The new translation is said to be aimed at younger readers and censors any mention of the Islamic prophet to “not hurt unnecessarily”, according to the translator of the new edition of the work, Lies Lavrijsen.

Lavrijsen stated on Dutch-speaking Belgian radio that the redacted section involved Dante’s visits to one of the nine circles of Hell in the Inferno, specifically the eighth circle in which he meets the Islamic prophet, Mohammed, reports Le Figaro.

The section that mentions Mohammed — in this translation by nineteenth-century American poet Henry Wadsworth Longfellow, published by Project Gutenberg — reads as follows:

A cask by losing centre-piece or cant
Was never shattered so, as I saw one
Rent from the chin to where one breaketh wind.

Between his legs were hanging down his entrails;
His heart was visible, and the dismal sack
That maketh excrement of what is eaten.

While I was all absorbed in seeing him,
He looked at me, and opened with his hands
His bosom, saying: “See now how I rend me;

How mutilated, see, is Mahomet;
In front of me doth Ali weeping go,
Cleft in the face from forelock unto chin;

And all the others whom thou here beholdest,
Disseminators of scandal and of schism
While living were, and therefore are cleft thus.

Inferno: Canto XXVIII

While much of the passage of Canto XXVIII has been preserved, Mohammed’s name and the lines in which the Muslim prophet was punished for spreading Islam, or creating the “schism”, has been completely removed.

“The publisher’s goal was to make Inferno accessible to the widest possible audience, especially the younger audience, and we knew that if we left this passage as it was, a large part of the readers would have been unnecessarily hurt,” Lavrijsen said.

The translator added that the decision was made in concert with the book’s publisher, in the context of the murder of teacher Samuel Paty, according to Le Figaro.

Paty, who showed cartoons of Mohammed to his class last year during a lesson on freedom of expression, was subject to a social media campaign by Islamists and was later beheaded in the street by a Chechen refugee.

Later it was revealed that the girl whose claims sparked the campaign had lied about being in Paty’s class when the cartoons were displayed to pupils and had falsely claimed Muslims were singled out and asked to leave the room before the drawings were shown.
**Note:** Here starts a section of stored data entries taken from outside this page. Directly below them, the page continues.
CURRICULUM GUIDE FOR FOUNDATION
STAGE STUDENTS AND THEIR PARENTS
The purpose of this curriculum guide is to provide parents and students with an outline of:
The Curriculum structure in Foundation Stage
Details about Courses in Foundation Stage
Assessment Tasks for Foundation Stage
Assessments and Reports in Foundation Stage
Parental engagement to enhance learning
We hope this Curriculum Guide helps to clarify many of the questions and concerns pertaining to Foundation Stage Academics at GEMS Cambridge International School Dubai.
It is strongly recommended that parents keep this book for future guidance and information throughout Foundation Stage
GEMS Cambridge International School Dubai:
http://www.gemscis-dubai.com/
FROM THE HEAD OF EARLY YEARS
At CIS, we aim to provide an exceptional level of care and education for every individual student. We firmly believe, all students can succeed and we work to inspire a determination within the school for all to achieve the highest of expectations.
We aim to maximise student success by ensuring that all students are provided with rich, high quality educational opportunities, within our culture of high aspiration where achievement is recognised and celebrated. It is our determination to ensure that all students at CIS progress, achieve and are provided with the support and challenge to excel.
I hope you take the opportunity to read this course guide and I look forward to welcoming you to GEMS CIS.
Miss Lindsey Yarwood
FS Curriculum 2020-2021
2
Her father, Brahim Chnina, who helped organise the social media campaign, was arrested after the killing. He is believed to have directly communicated with Paty’s killer before the murder.

The new translation of Dante has not been met without criticism. Dutch translator Peter Vestegen, who has also translated Dante’s work, labelled the move as censorship.

“The Divine Comedy is a sacrosanct masterpiece. You can’t cut it like that. In the Netherlands, I have never been asked [to censor the piece]. It is true that, in the case of an adaptation, one has more freedom, but then it must be indicated in the book that it is an adaptation and not a translation. In any case, no one asked for this capitulation,” he said.

Writer Abdelkader Benali even noted that Arabic translations of Dante had not changed the text for Arabic-speaking audiences, but said some versions had added footnotes explaining the historical context of the work.